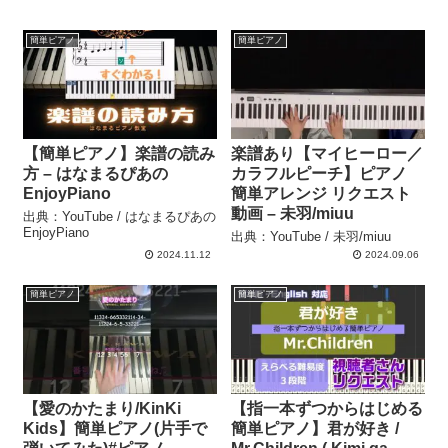
簡単ピアノ
簡単ピアノ
【簡単ピアノ】楽譜の読み
楽譜あり【マイヒーロー／
方 – はなまるぴあの
カラフルピーチ】ピアノ
EnjoyPiano
簡単アレンジ リクエスト
動画 – 未羽/miuu
出典：YouTube / はなまるぴあの
EnjoyPiano
出典：YouTube / 未羽/miuu
2024.11.12
2024.09.06
簡単ピアノ
簡単ピアノ
【愛のかたまり/KinKi
【指一本ずつからはじめる
Kids】簡単ピアノ(片手で
簡単ピアノ】君が好き /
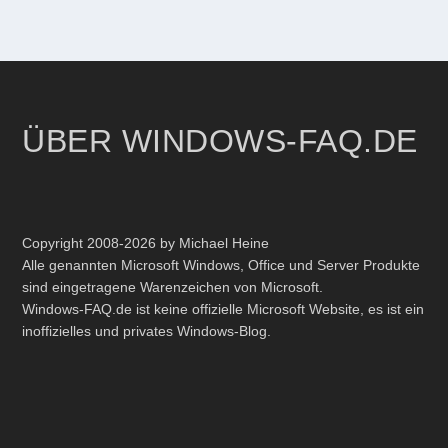
ÜBER WINDOWS-FAQ.DE
Copyright 2008-2026 by Michael Heine
Alle genannten Microsoft Windows, Office und Server Produkte
sind eingetragene Warenzeichen von Microsoft.
Windows-FAQ.de ist keine offizielle Microsoft Website, es ist ein
inoffizielles und privates Windows-Blog.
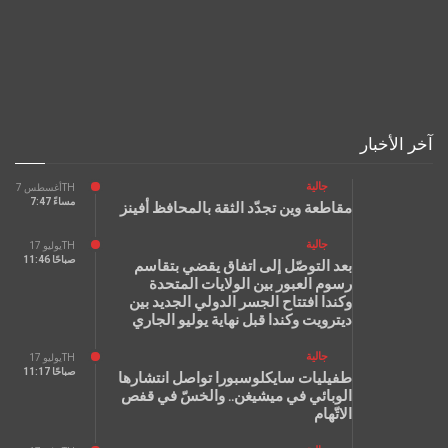
آخر الأخبار
جالية
أغسطس 7TH
7:47 مساءً
مقاطعة وين تجدّد الثقة بالمحافظ أفينز
جالية
يوليو 17TH
11:46 صباحًا
بعد التوصّل إلى اتفاق يقضي بتقاسم
رسوم العبور بين الولايات المتحدة
وكندا افتتاح الجسر الدولي الجديد بين
ديترويت وكندا قبل نهاية يوليو الجاري
جالية
يوليو 17TH
11:17 صباحًا
طفيليات سايكلوسبورا تواصل انتشارها
الوبائي في ميشيغن.. والخسّ في قفص
الاتّهام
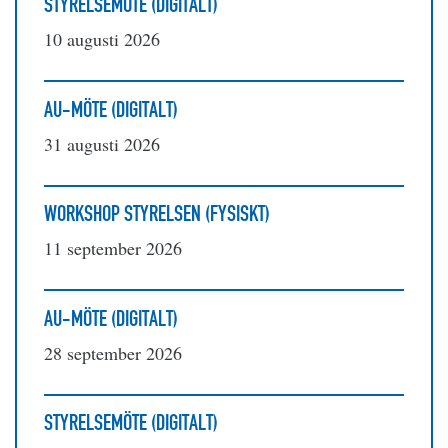
STYRELSEMÖTE (DIGITALT)
10 augusti 2026
AU-MÖTE (DIGITALT)
31 augusti 2026
WORKSHOP STYRELSEN (FYSISKT)
11 september 2026
AU-MÖTE (DIGITALT)
28 september 2026
STYRELSEMÖTE (DIGITALT)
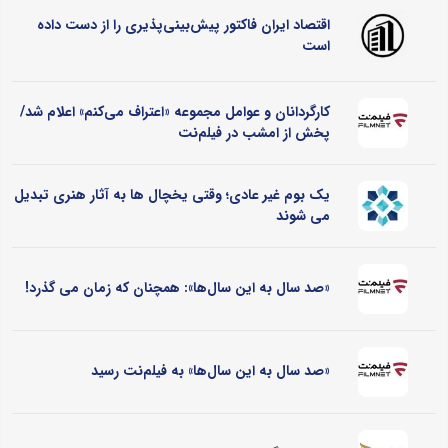
اقتصاد ایران فاکتور پیش‌بینی‌پذیری را از دست داده
است
کارگردانان و عوامل مجموعه «اعتراف می‌کنم» اعلام شد/
پخش از امشب در فیلم‌نت
یک بوم غیر عادی؛ وقتی یخچال ‌ها به آثار هنری تبدیل
می ‌شوند
«صد سال به این سال‌ها»: همچنان که زمان می گذرد!
«صد سال به این سال‌ها» به فیلم‌نت رسید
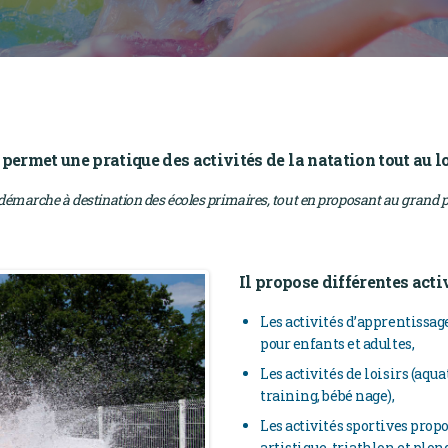
 permet une pratique des activités de la natation tout au l
émarche à destination des écoles primaires, tout en proposant au grand pub
Il propose différentes acti
Les activités d’apprentissa
pour enfants et adultes,
Les activités de loisirs (aq
training, bébé nage),
Les activités sportives propo
artistique, triathlon et plon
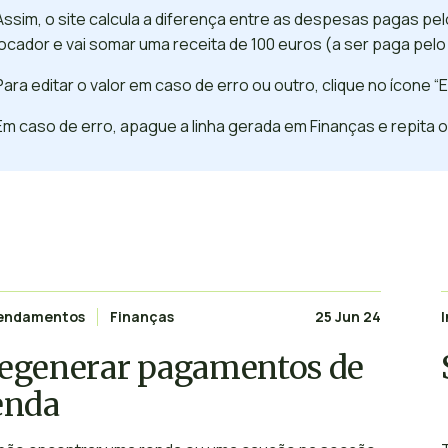
Assim, o site calcula a diferença entre as despesas pagas pe
locador e vai somar uma receita de 100 euros (a ser paga pelo 
Para editar o valor em caso de erro ou outro, clique no ícone “E
Em caso de erro, apague a linha gerada em Finanças e repita o
rendamentos
Finanças
25 Jun 24
egenerar pagamentos de
enda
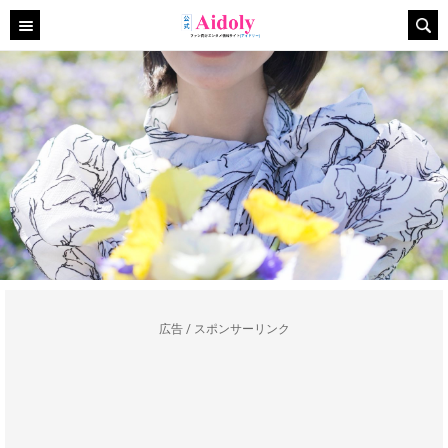
広告 / スポンサーリンク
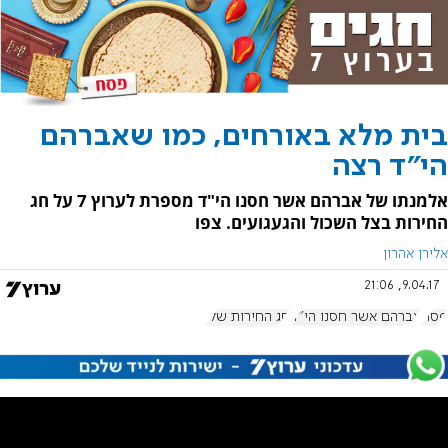
בית מלא באורחים, כמו שאברהם
הי"ד רצה
אלמנתו של אברהם אשר חסנו הי"ד מספרת לערוץ 7 על חג
החירות בצל השכול והגעגועים. צפו
אלירן אהרון
9.04.17, 21:06
פסח
אברהם אשר חסנו הי"ד
חג החירות שלי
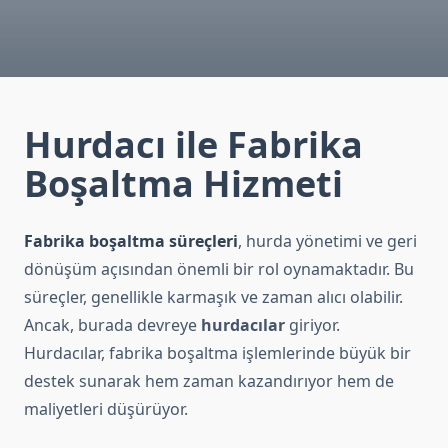
Hurdacı ile Fabrika
Boşaltma Hizmeti
Fabrika boşaltma süreçleri
, hurda yönetimi ve geri
dönüşüm açısından önemli bir rol oynamaktadır. Bu
süreçler, genellikle karmaşık ve zaman alıcı olabilir.
Ancak, burada devreye
hurdacılar
giriyor.
Hurdacılar, fabrika boşaltma işlemlerinde büyük bir
destek sunarak hem zaman kazandırıyor hem de
maliyetleri düşürüyor.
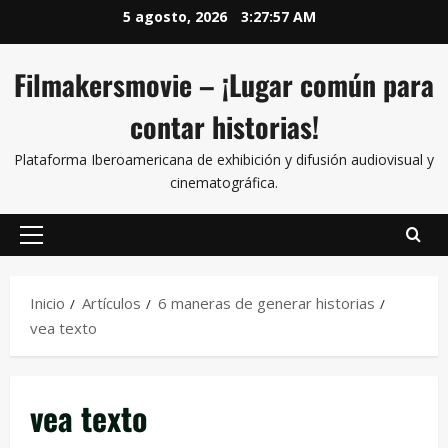
5 agosto, 2026
3:27:57 AM
Filmakersmovie – ¡Lugar común para
contar historias!
Plataforma Iberoamericana de exhibición y difusión audiovisual y
cinematográfica.
Inicio
Artículos
6 maneras de generar historias
vea texto
vea texto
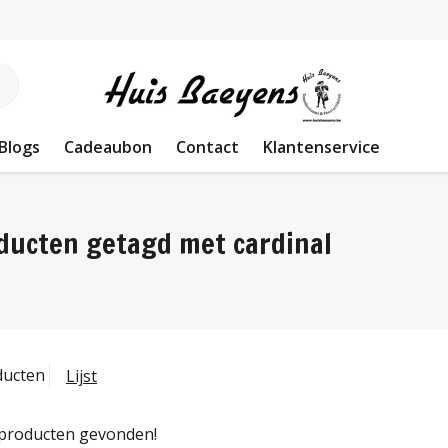
Blogs
Cadeaubon
Contact
Klantenservice
ducten getagd met cardinal
ducten
Lijst
producten gevonden!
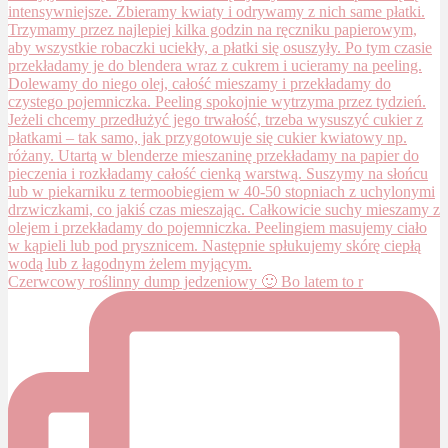
Czerwcowy roślinny dump jedzeniowy 🙂 Bo latem to r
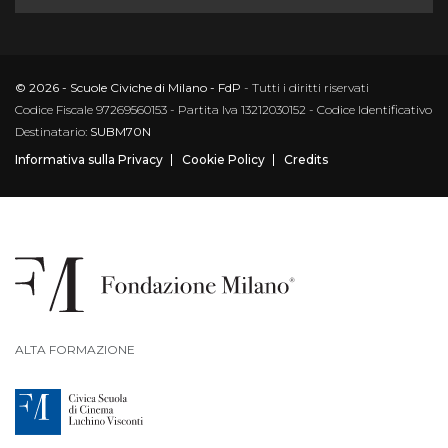
© 2026 - Scuole Civiche di Milano - FdP
- Tutti i diritti riservati
Codice Fiscale 97269560153 - Partita Iva 13212030152 - Codice Identificativo
Destinatario:
SUBM70N
Informativa sulla Privacy
Cookie Policy
Credits
ALTA FORMAZIONE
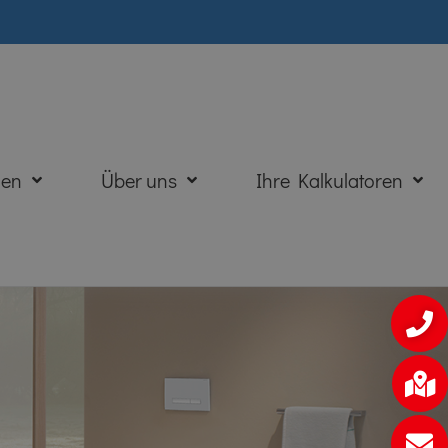
den
Über uns
Ihre Kalkulatoren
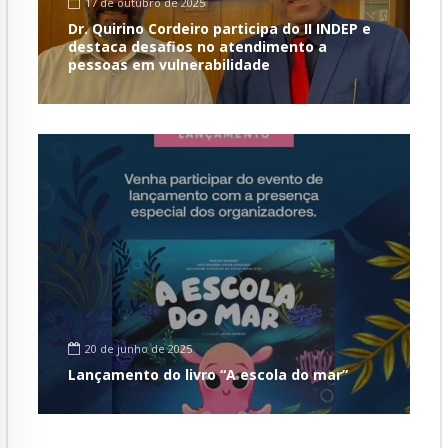
17 de outubro de 2025
Dr. Quirino Cordeiro participa do II INDEP e
destaca desafios no atendimento a
pessoas em vulnerabilidade
20 de junho de 2025
Lançamento do livro “A escola do mar”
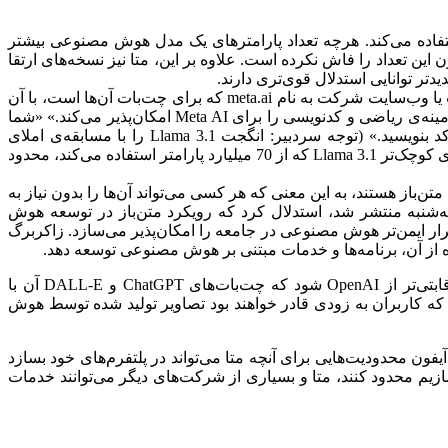
ها استفاده می‌کند. هرچه تعداد پارامترهای یک مدل هوش مصنوعی بیشتر
دود 1.5 تریلیون پارامتر دارد، اگرچه این شرکت تاکنون این تعداد را فاش نکرده است. علاوه بر این، متا نیز نسخه‌های ارتقا
توسعه‌دهندگان می‌توانند Llama 3.1 را از وب‌سایت رسمی آن دانلود کنند، در حالی که کاربران عادی می‌توانند از طریق Meta AI در واتس‌اپ یا وب‌سایت شرکت به نام meta.ai که برای چت‌بات آن‌ها است، با آن
کار کنند. در پست وبلاگ متا آمده است: «قابلیت‌های بهبودیافته‌ی استدلال Llama 405B، درک و پاسخ به سوالات پیچیده‌تر شما، به ویژه در زمینه‌ی ریاضی و کدنویسی را برای Meta AI امکان‌پذیر می‌کند.» «شما
می‌توانید با توضیحات گام به گام و بازخورد، درباره‌ی تکالیف ریاضی خود کمک بگیرید و با پشتیبانی اشکال‌زدایی و بهینه‌سازی، سریع‌تر کد بنویسید.» (توجه سردبیر: انگجت Llama 3.1 را با مسابقه‌ی املای
نیویورک تایمز مقایسه و نتایج آن را به شما گزارش خواهد کرد.) در حال حاضر، Meta AI در فیس‌بوک، مسنجر و اینستاگرام همچنان به نسخه‌ی کوچک‌تر Llama 3.1 که از 70 میلیارد پارامتر استفاده می‌کند، محدود
تن‌باز هستند، به این معنی که هر کسی می‌تواند آن‌ها را بدون نیاز به
سه‌شنبه منتشر شد، استدلال کرد که رویکرد متن‌باز در توسعه هوش
 ایمن‌تر هوش مصنوعی در جامعه را امکان‌پذیر می‌سازد. زاکربرگ
اده از آن، برنامه‌ها و خدمات مبتنی بر هوش مصنوعی توسعه دهد.
با منبع باز کردن مدل‌های هوش مصنوعی و افزودن آن‌ها به محصولات موجود که میلیاردها نفر از آن‌ها استفاده می‌کنند، متا می‌تواند رقابتی‌تر از OpenAI شود که چت‌بات‌های ChatGPT و DALL-E آن با
علام کرد که کاربران به زودی قادر خواهند بود تصاویر تولید شده توسط هوش
فون محدودیت‌هایی برای آنچه متا می‌تواند در پلتفرم‌های خود بسازد
سازیم محدود کنند، متا و بسیاری از شرکت‌های دیگر می‌توانند خدمات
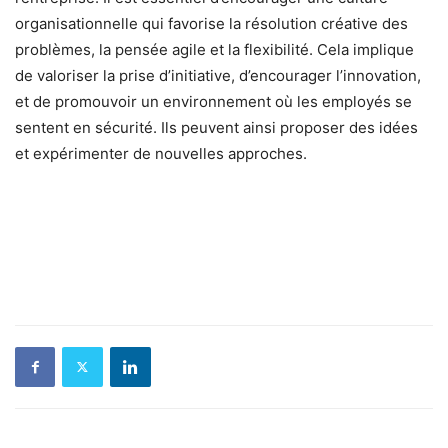
organisationnelle qui favorise la résolution créative des
problèmes, la pensée agile et la flexibilité. Cela implique
de valoriser la prise d’initiative, d’encourager l’innovation,
et de promouvoir un environnement où les employés se
sentent en sécurité. Ils peuvent ainsi proposer des idées
et expérimenter de nouvelles approches.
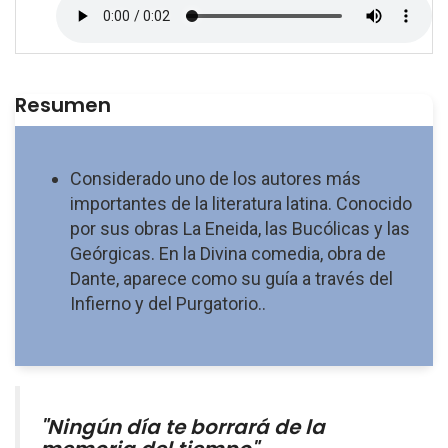
Resumen
Considerado uno de los autores más
importantes de la literatura latina. Conocido
por sus obras La Eneida, las Bucólicas y las
Geórgicas. En la Divina comedia, obra de
Dante, aparece como su guía a través del
Infierno y del Purgatorio..
"Ningún día te borrará de la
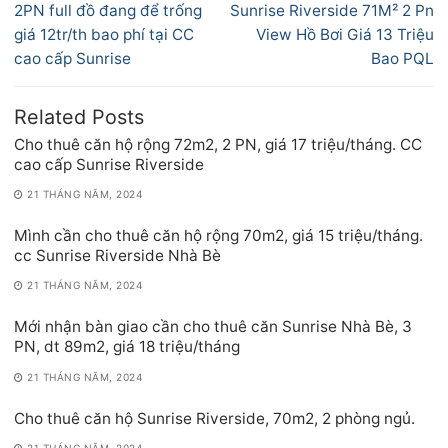
hướng
Previous
Next
2PN full đồ đang để trống
Sunrise Riverside 71M² 2 Pn
bài
post:
post:
giá 12tr/th bao phí tại CC
View Hồ Bơi Giá 13 Triệu
viết
cao cấp Sunrise
Bao PQL
Related Posts
Cho thuê căn hộ rộng 72m2, 2 PN, giá 17 triệu/tháng. CC
cao cấp Sunrise Riverside
21 THÁNG NĂM, 2024
Mình cần cho thuê căn hộ rộng 70m2, giá 15 triệu/tháng.
cc Sunrise Riverside Nhà Bè
21 THÁNG NĂM, 2024
Mới nhận bàn giao cần cho thuê căn Sunrise Nhà Bè, 3
PN, dt 89m2, giá 18 triệu/tháng
21 THÁNG NĂM, 2024
Cho thuê căn hộ Sunrise Riverside, 70m2, 2 phòng ngủ.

-*-

▶ [JOB ITEM]:
Read the entries above, then pull out the lines that include "Riverside".

▶ [EXERCISE SOLUTION]:
Sunrise Riverside 71M² 2 Pn
cao cấp Sunrise Riverside
cc Sunrise Riverside Nhà Bè
Cho thuê căn hộ Sunrise Riverside, 70m2, 2 phòng ngủ.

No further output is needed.